RECORD EXCERPTS
-=-=-=-=-

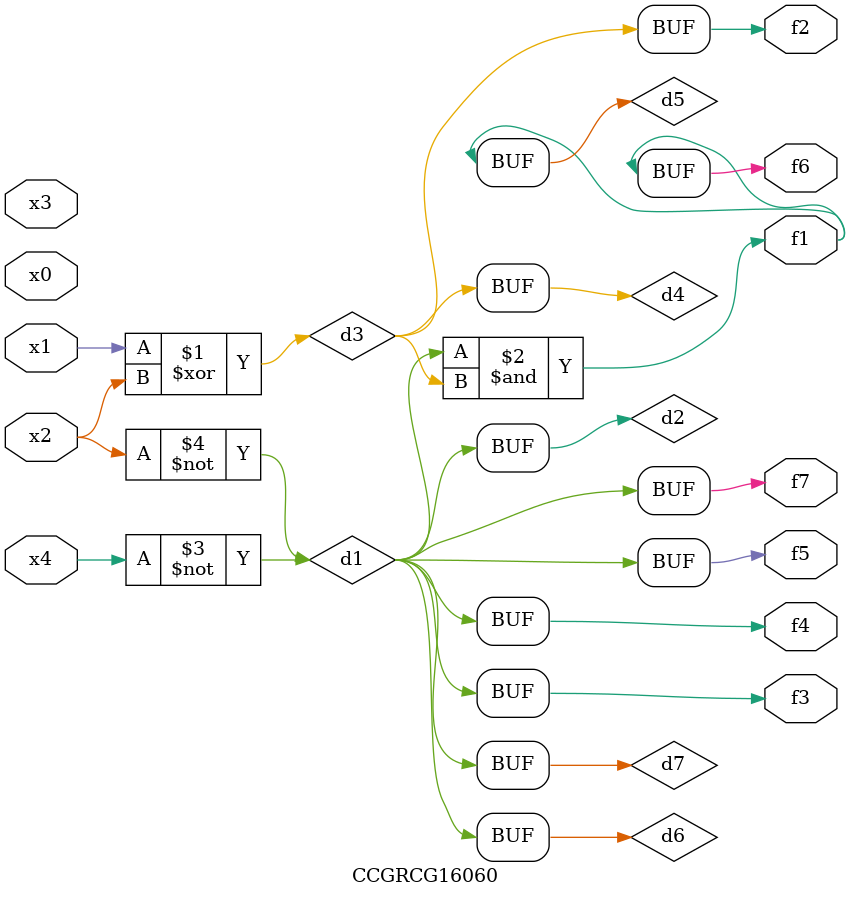
<source format=v>
module CCGRCG16060(
	input x0, x1, x2, x3, x4,
	output f1, f2, f3, f4, f5, f6, f7
);

	wire d1, d2, d3, d4, d5, d6, d7;

	not (d1, x4);
	not (d2, x2);
	xor (d3, x1, x2);
	buf (d4, d3);
	and (d5, d1, d3);
	buf (d6, d1, d2);
	buf (d7, d2);
	assign f1 = d5;
	assign f2 = d4;
	assign f3 = d7;
	assign f4 = d7;
	assign f5 = d7;
	assign f6 = d5;
	assign f7 = d7;
endmodule

</source>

-=-=-=-=-

Copy every line of the records above that contains "assign".

	assign f1 = d5;
	assign f2 = d4;
	assign f3 = d7;
	assign f4 = d7;
	assign f5 = d7;
	assign f6 = d5;
	assign f7 = d7;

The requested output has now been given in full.